The ModuleManager uses all kernel search paths specified on the
command line (see -d option in The psyclone command), and it will
recursively search for all files under each path specified on the command
line.
Therefore, compilation for a created driver, e.g. the one created in
examples/lfric/eg17/full_example_extract, is simple:
$ gfortran -g -O0 driver-main-update.F90 -o driver-main-update
$ ./driver-main-update
Variable count identical #rel<1E-9 #rel<1E-6 #rel<1E-3 #rel>=1E-3 max_abs max_rel l2_diff l2_cos
cell 1 1 0 0 0 0 .0000000E+00 .0000000E+00 .0000000E+00 .1000000E+01
field1_data 539 539 0 0 0 0 .0000000E+00 .0000000E+00 .0000000E+00 .1000000E+01
dummy_var1 1 1 0 0 0 0 .0000000E+00 .0000000E+00 .0000000E+00 .1000000E+01
(see Driver Summary Statistics for details about the statistics`). Note that the Makefile in the example will actually provide additional include paths (infrastructure files and extraction library) for the compiler, but these flags are actually only required for compiling the example program, not for the driver.
Extraction for generic Fortran#
The libraries in lib/extract/binary/generic, lib/extract/ascii/generic and lib/extract/netcdf/generic implement the full PSyData API for use with generic code transformation. When running the code, it will create an output file for each instrumented code region. The same logic for naming variables used in Extraction for GOcean is used here.
Note
Driver creation for generic Fortran is not yet supported, and is tracked in issue #2058.
Driver Summary Statistics#
When a driver is executed, it will print summary statistics at the end for each variable that was modified, indicating the difference between the original values from when the data file was created, and the new ones computed when executing the kernel.
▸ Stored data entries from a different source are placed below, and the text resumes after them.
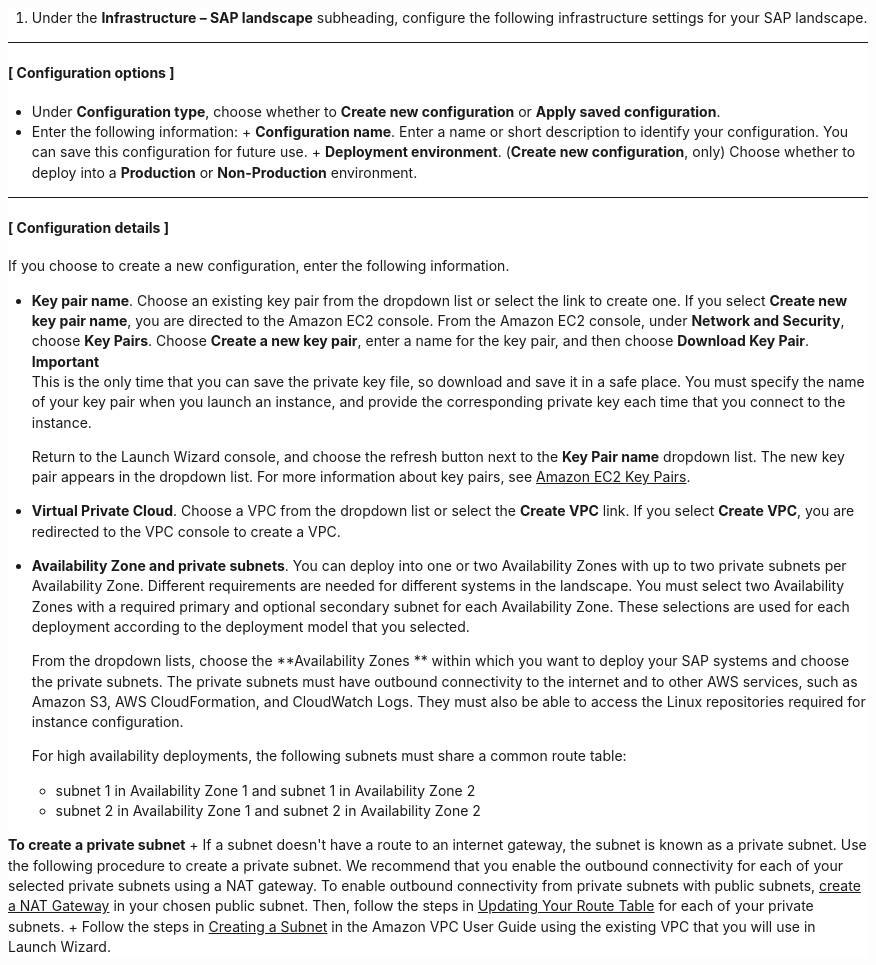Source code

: 1. Under the **Infrastructure – SAP landscape** subheading, configure the following infrastructure settings for your SAP landscape\.

------
#### [ Configuration options ]
   + Under **Configuration type**, choose whether to **Create new configuration** or **Apply saved configuration**\. 
   +  Enter the following information: 
     + **Configuration name**\. Enter a name or short description to identify your configuration\. You can save this configuration for future use\.
     + **Deployment environment**\. \(**Create new configuration**, only\) Choose whether to deploy into a **Production** or **Non\-Production** environment\.

------
#### [ Configuration details ]

   If you choose to create a new configuration, enter the following information\. 
   + **Key pair name**\. Choose an existing key pair from the dropdown list or select the link to create one\. If you select **Create new key pair name**, you are directed to the Amazon EC2 console\. From the Amazon EC2 console, under **Network and Security**, choose **Key Pairs**\. Choose **Create a new key pair**, enter a name for the key pair, and then choose **Download Key Pair**\.
**Important**  
This is the only time that you can save the private key file, so download and save it in a safe place\. You must specify the name of your key pair when you launch an instance, and provide the corresponding private key each time that you connect to the instance\.

     Return to the Launch Wizard console, and choose the refresh button next to the **Key Pair name** dropdown list\. The new key pair appears in the dropdown list\. For more information about key pairs, see [Amazon EC2 Key Pairs](https://docs.aws.amazon.com/AWSEC2/latest/UserGuide/ec2-key-pairs.html)\.
   + **Virtual Private Cloud**\. Choose a VPC from the dropdown list or select the **Create VPC** link\. If you select **Create VPC**, you are redirected to the VPC console to create a VPC\.
   + **Availability Zone and private subnets**\. You can deploy into one or two Availability Zones with up to two private subnets per Availability Zone\. Different requirements are needed for different systems in the landscape\. You must select two Availability Zones with a required primary and optional secondary subnet for each Availability Zone\. These selections are used for each deployment according to the deployment model that you selected\. 

     From the dropdown lists, choose the **Availability Zones ** within which you want to deploy your SAP systems and choose the private subnets\. The private subnets must have outbound connectivity to the internet and to other AWS services, such as Amazon S3, AWS CloudFormation, and CloudWatch Logs\. They must also be able to access the Linux repositories required for instance configuration\. 

     For high availability deployments, the following subnets must share a common route table: 
     +  subnet 1 in Availability Zone 1 and subnet 1 in Availability Zone 2
     + subnet 2 in Availability Zone 1 and subnet 2 in Availability Zone 2

**To create a private subnet**
     + If a subnet doesn't have a route to an internet gateway, the subnet is known as a private subnet\. Use the following procedure to create a private subnet\. We recommend that you enable the outbound connectivity for each of your selected private subnets using a NAT gateway\. To enable outbound connectivity from private subnets with public subnets, [create a NAT Gateway](https://docs.aws.amazon.com/vpc/latest/userguide/vpc-nat-gateway.html#nat-gateway-creating) in your chosen public subnet\. Then, follow the steps in [Updating Your Route Table](https://docs.aws.amazon.com/vpc/latest/userguide/vpc-nat-gateway.html#nat-gateway-create-route) for each of your private subnets\.
       + Follow the steps in [Creating a Subnet](https://docs.aws.amazon.com/vpc/latest/userguide/working-with-vpcs.html#AddaSubnet) in the Amazon VPC User Guide using the existing VPC that you will use in Launch Wizard\.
These differences can be caused by changing the compilation options, or compiler version. Example output:
Variable count identical #rel<1E-9 #rel<1E-6 #rel<1E-3 #rel>=1E-3 max_abs max_rel l2_diff l2_cos
cell 1 1 0 0 0 0 .0000000E+00 .0000000E+00 .0000000E+00 .1000000E+01
field1_data 539 539 0 0 0 0 .0000000E+00 .0000000E+00 .0000000E+00 .1000000E+01
dummy_var1 1 1 0 0 0 0 .0000000E+00 .0000000E+00 .0000000E+00 .1000000E+01
The columns from left to right are:
The variable name.
The number of elements for this variable (i.e. 1 for scalar).
How many values are identical.
How many values have a relative error of less than 10-9 but are not identical. Note that single precision variables typically do not have enough significant digits to have an error of 10-9.
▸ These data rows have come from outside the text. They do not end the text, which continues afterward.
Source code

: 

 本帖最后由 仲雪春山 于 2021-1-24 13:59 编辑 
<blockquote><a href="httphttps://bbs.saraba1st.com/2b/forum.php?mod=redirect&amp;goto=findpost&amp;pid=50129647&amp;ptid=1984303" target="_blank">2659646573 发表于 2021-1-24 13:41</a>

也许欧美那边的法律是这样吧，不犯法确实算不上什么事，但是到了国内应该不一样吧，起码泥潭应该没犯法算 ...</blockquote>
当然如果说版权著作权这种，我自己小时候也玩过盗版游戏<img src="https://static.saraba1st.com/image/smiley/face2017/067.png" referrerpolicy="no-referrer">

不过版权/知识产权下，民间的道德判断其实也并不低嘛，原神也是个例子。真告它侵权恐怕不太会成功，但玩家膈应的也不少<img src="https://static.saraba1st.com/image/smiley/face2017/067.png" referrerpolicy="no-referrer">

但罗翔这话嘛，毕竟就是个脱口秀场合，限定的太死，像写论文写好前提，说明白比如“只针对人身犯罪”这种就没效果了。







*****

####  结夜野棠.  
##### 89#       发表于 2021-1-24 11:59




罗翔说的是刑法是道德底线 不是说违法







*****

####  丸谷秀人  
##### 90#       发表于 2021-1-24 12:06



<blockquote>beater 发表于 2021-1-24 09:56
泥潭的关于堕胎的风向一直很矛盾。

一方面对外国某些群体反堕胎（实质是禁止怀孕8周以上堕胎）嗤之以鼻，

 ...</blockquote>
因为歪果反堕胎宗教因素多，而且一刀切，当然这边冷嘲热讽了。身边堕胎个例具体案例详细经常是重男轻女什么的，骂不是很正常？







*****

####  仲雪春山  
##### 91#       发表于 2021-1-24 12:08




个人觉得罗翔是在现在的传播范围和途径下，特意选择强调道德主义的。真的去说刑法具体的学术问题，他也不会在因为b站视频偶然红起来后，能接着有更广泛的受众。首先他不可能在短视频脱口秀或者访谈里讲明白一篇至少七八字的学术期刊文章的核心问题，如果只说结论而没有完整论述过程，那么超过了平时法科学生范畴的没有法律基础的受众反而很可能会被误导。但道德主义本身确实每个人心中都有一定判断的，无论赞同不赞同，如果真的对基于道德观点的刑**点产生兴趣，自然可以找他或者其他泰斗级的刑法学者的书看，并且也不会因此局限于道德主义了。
How many values have a relative error of less than 10-6 but more than 10-9.
How many values have a relative error of less than 10-3 but more than 10-6.
The maximum absolute error of all elements.
The maximum relative error of all elements. If an element has the value 0, the relative error for this element is considered to be 1.0.
The L2 difference: sqrt(sum((original-new)2 )).
The cosine of the angle between the two vectors: sum(original*new)/(sqrt(sum(original*original))*sqrt(sum(new*new))).
Note
The usefulness of the columns printed is still being evaluated. Early indications are that the cosine of the angle between the two vectors, which is commonly used in AI, might not be sensitive enough to give a good indication of the differences.